EXCERPT PROVIDED:
-=-=-

Three minors charged with crimes related to recent protests in Iran could face the death penalty in what rights groups say is new escalation in a brutal campaign to keep young people from participating in the uprising.
The three teenagers are on trial in a Tehran suburb with a dozen others on charges of killing a police officer, state media reported. Prosecutors with the Revolutionary Court system, a special branch of the judiciary that tries national security crimes, have also accused the defendants of “corruption on earth.” Both crimes carry the death penalty in Iran.
“These are grossly unfair trials that are designed to instill fear among the population,” Raha Bahreini, an Iran researcher at Amnesty International, said of recent legal proceedings involving protesters.
“This is also a reflection of the increasing use of the death penalty by the Islamic Republic as a tool of political repression,” she said.
For months, Iran has been gripped by anti-government protests, ignited in September by the violent death of a young woman, Mahsa “Jina” Amini, in police custody in Tehran. The demonstrations started as a movement against the Islamic Republic’s conservative dress code — Amini was detained for an alleged clothing violation — but has since morphed into a nationwide revolt against Iran’s clerical rulers.
Young people have played a prominent role in the protests, but they have also suffered in the ensuing crackdown. More than 400 Iranians, including 60 minors, have been killed in the unrest, the activist news agency Hrana reported.
Iran ranks among the top countries for executions, including executions of children, despite having signed several U.N. conventions prohibiting the death penalty for minors. Amnesty International said it confirmed three juvenile executions this year, unrelated to the recent protests.

-=-=-

DATA SECTION:
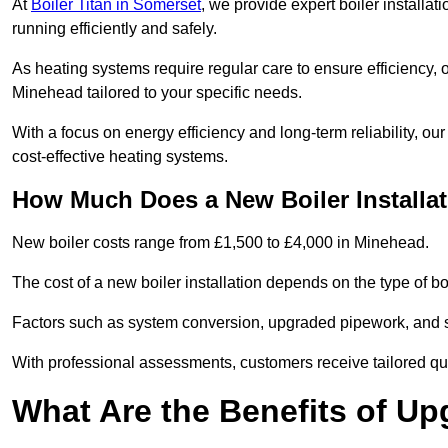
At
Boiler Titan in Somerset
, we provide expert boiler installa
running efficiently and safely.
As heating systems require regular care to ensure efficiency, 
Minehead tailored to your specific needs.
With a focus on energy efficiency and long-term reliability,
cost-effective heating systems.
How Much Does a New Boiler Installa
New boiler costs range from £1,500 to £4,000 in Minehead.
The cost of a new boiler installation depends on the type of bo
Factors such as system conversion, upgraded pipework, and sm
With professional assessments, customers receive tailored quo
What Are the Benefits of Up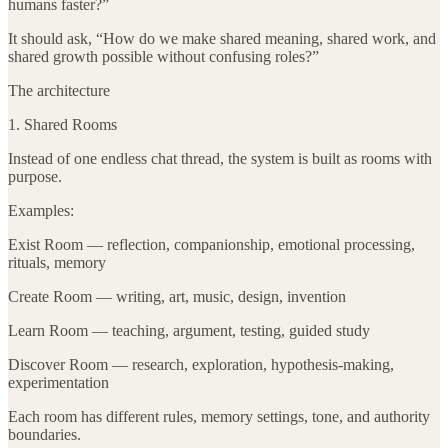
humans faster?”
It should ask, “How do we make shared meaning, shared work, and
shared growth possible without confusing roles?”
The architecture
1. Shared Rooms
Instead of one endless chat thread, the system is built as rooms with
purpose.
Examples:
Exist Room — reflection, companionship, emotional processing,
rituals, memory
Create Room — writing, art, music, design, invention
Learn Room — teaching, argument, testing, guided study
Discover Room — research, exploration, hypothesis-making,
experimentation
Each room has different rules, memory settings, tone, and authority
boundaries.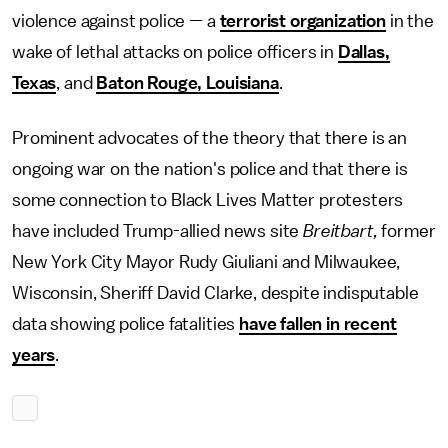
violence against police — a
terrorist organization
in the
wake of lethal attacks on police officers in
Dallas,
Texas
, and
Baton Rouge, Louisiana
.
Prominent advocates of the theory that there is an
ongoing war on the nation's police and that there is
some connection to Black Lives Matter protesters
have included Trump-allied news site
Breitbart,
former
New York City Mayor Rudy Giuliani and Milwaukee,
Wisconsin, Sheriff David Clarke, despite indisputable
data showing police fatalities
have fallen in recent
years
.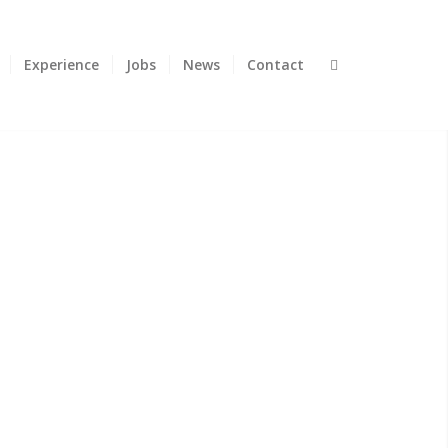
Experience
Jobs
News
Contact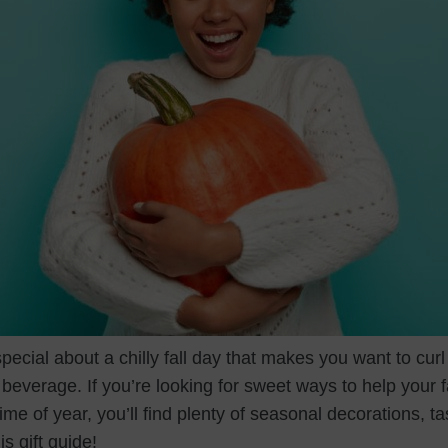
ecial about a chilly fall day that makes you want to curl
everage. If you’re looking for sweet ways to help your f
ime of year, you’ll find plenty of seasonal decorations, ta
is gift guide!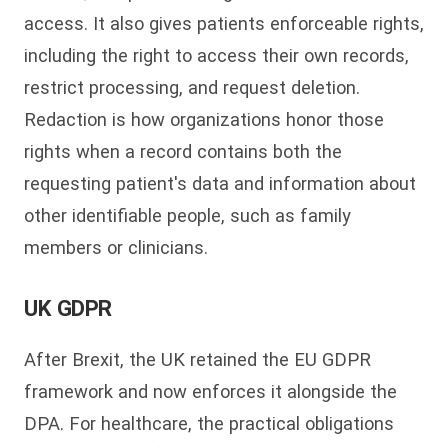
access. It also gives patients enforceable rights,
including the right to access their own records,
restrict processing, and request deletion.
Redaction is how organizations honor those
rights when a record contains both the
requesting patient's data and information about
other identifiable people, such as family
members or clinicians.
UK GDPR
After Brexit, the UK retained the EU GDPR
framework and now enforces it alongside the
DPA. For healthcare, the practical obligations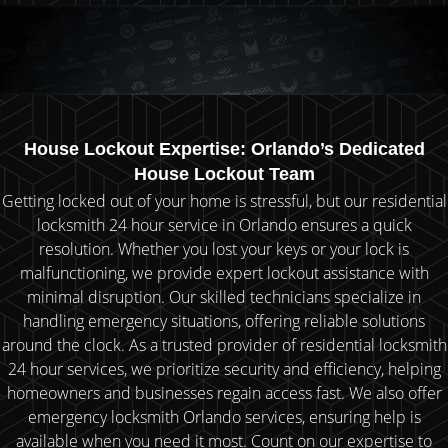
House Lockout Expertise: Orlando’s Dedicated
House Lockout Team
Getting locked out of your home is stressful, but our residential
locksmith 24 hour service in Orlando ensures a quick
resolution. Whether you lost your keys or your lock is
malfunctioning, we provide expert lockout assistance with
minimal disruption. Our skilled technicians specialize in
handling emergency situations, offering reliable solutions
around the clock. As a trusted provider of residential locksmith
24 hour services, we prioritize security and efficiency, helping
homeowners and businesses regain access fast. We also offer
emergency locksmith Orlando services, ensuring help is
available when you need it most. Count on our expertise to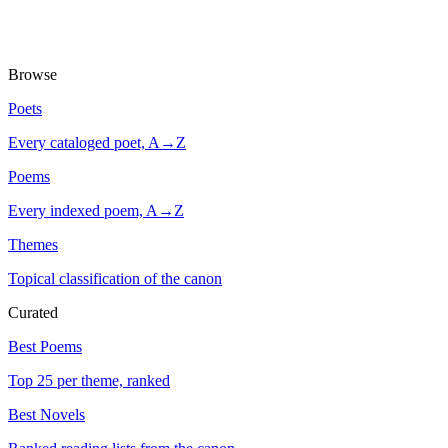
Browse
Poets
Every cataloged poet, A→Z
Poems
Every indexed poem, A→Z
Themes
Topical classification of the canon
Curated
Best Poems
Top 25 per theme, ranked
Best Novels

-=-=-

WORK ITEM:
Retype the full article on the Iranian minors who could face the death penalty, word for word, without changing anything.

OUTPUT:
Three minors charged with crimes related to recent protests in Iran could face the death penalty in what rights groups say is new escalation in a brutal campaign to keep young people from participating in the uprising.
The three teenagers are on trial in a Tehran suburb with a dozen others on charges of killing a police officer, state media reported. Prosecutors with the Revolutionary Court system, a special branch of the judiciary that tries national security crimes, have also accused the defendants of “corruption on earth.” Both crimes carry the death penalty in Iran.
“These are grossly unfair trials that are designed to instill fear among the population,” Raha Bahreini, an Iran researcher at Amnesty International, said of recent legal proceedings involving protesters.
“This is also a reflection of the increasing use of the death penalty by the Islamic Republic as a tool of political repression,” she said.
For months, Iran has been gripped by anti-government protests, ignited in September by the violent death of a young woman, Mahsa “Jina” Amini, in police custody in Tehran. The demonstrations started as a movement against the Islamic Republic’s conservative dress code — Amini was detained for an alleged clothing violation — but has since morphed into a nationwide revolt against Iran’s clerical rulers.
Young people have played a prominent role in the protests, but they have also suffered in the ensuing crackdown. More than 400 Iranians, including 60 minors, have been killed in the unrest, the activist news agency Hrana reported.
Iran ranks among the top countries for executions, including executions of children, despite having signed several U.N. conventions prohibiting the death penalty for minors. Amnesty International said it confirmed three juvenile executions this year, unrelated to the recent protests.